Executive chairman of Breitbart News and former White House chief strategist, Steve Bannon, is leaving his job at the conservative-leaning website.
The company announced the move on Tuesday in a short post on its website.
"Steve is a valued part of our legacy, and we will always be grateful for his contributions, and what he has helped us to accomplish," Breitbart CEO Larry Solov said in the statement, which also included a comment from Bannon.
“I’m proud of what the Breitbart team has accomplished in so short a period of time in building out a world-class news platform,” Bannon said.
Later Tuesday, Bannon tweeted that Breitbart “has come along way and has really just begun its mission.”
“And you have not heard the last from me,” he said.
Bannon’s ouster follows the publication of an inflammatory new book on the Trump White House with scathing comments attributed to Bannon.

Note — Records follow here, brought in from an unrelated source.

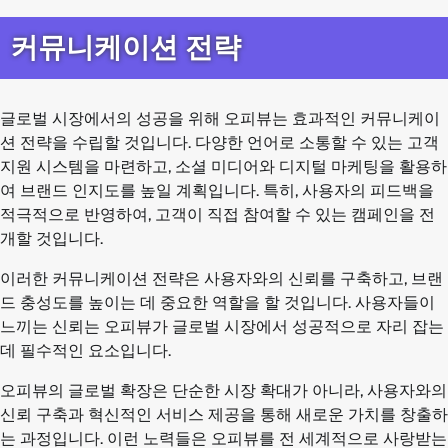
커뮤니케이션 전략
글로벌 시장에서의 성공을 위해 오피뷰는 효과적인 커뮤니케이
션 전략을 수립할 것입니다. 다양한 언어로 소통할 수 있는 고객
지원 시스템을 마련하고, 소셜 미디어와 디지털 마케팅을 활용하
여 브랜드 인지도를 높일 계획입니다. 특히, 사용자의 피드백을
적극적으로 반영하여, 고객이 직접 참여할 수 있는 캠페인을 전
개할 것입니다.
이러한 커뮤니케이션 전략은 사용자와의 신뢰를 구축하고, 브랜
드 충성도를 높이는 데 중요한 역할을 할 것입니다. 사용자들이
느끼는 신뢰는 오피뷰가 글로벌 시장에서 성공적으로 자리 잡는
데 필수적인 요소입니다.
오피뷰의 글로벌 확장은 단순한 시장 확대가 아니라, 사용자와의
신뢰 구축과 혁신적인 서비스 제공을 통해 새로운 가치를 창출하
는 과정입니다. 이런 노력들은 오피뷰를 전 세계적으로 사랑받는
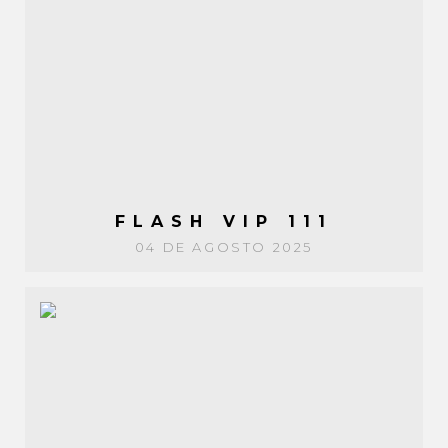
FLASH VIP 111
04 DE AGOSTO 2025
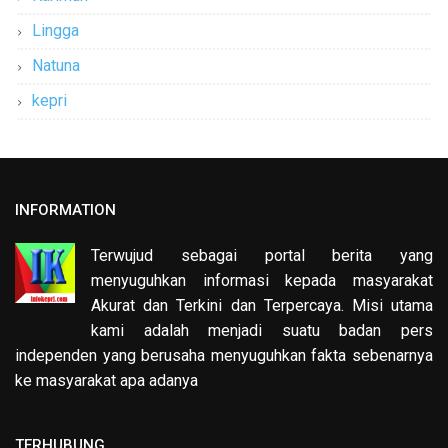
Lingga
Natuna
kepri
INFORMATION
Terwujud sebagai portal berita yang
menyuguhkan informasi kepada masyarakat
Akurat dan Terkini dan Terpercaya. Misi utama
kami adalah menjadi suatu badan pers
independen yang berusaha menyuguhkan fakta sebenarnya
ke masyarakat apa adanya
TERHUBUNG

Bannon questioned Trump’s mental stability and told author Michael Wolff in Wolff’s new book “Fire and Fury: Inside the Trump White House” that he thought a meeting Donald Trump Jr. had with a Russian lawyer in June of 2016 was “treasonous” and “unpatriotic.”
“The three senior guys in the campaign thought it was a good idea to meet with a foreign government inside Trump Tower in the conference room on the 25th floor – with no lawyers. They didn’t have any lawyers,” Wolff quoted Bannon as saying in the book. “Even if you thought that this was not treasonous, or unpatriotic, or bad (expletive), and I happen to think it’s all of that, you should have called the FBI immediately.”
In another quote from the book attributed to Bannon, he predicted authorities would get Don Jr. "They're going to crack Don Junior like an egg on national TV,” Wolff quoted Bannon as saying.
Excerpts from the book started surfacing last week and Trump and White House staffers spent most of last week denying most of Wolff’s descriptions of an Oval Office in tumoil and a president coming unhinged.
However, Bannon didn’t respond until Sunday when he tried to walk back some of the comments without officially apologizing.
"Donald Trump, Jr. is both a patriot and a good man," Bannon said in a statement Sunday first reported by Axios.
"He has been relentless in his advocacy for his father and the agenda that has helped turn our country around."
"I regret that my delay in responding to the inaccurate reporting regarding Don Jr has diverted attention from the president's historical accomplishments in the first year of (Trump's) presidency," Bannon also included in the statement.
Bannon left the White House last summer and returned to his position as executive chairman at Breitbart News, but reports indicated he had fallen out of favor with wealthy conservative backers as his comments in Wolff’s book surfaced.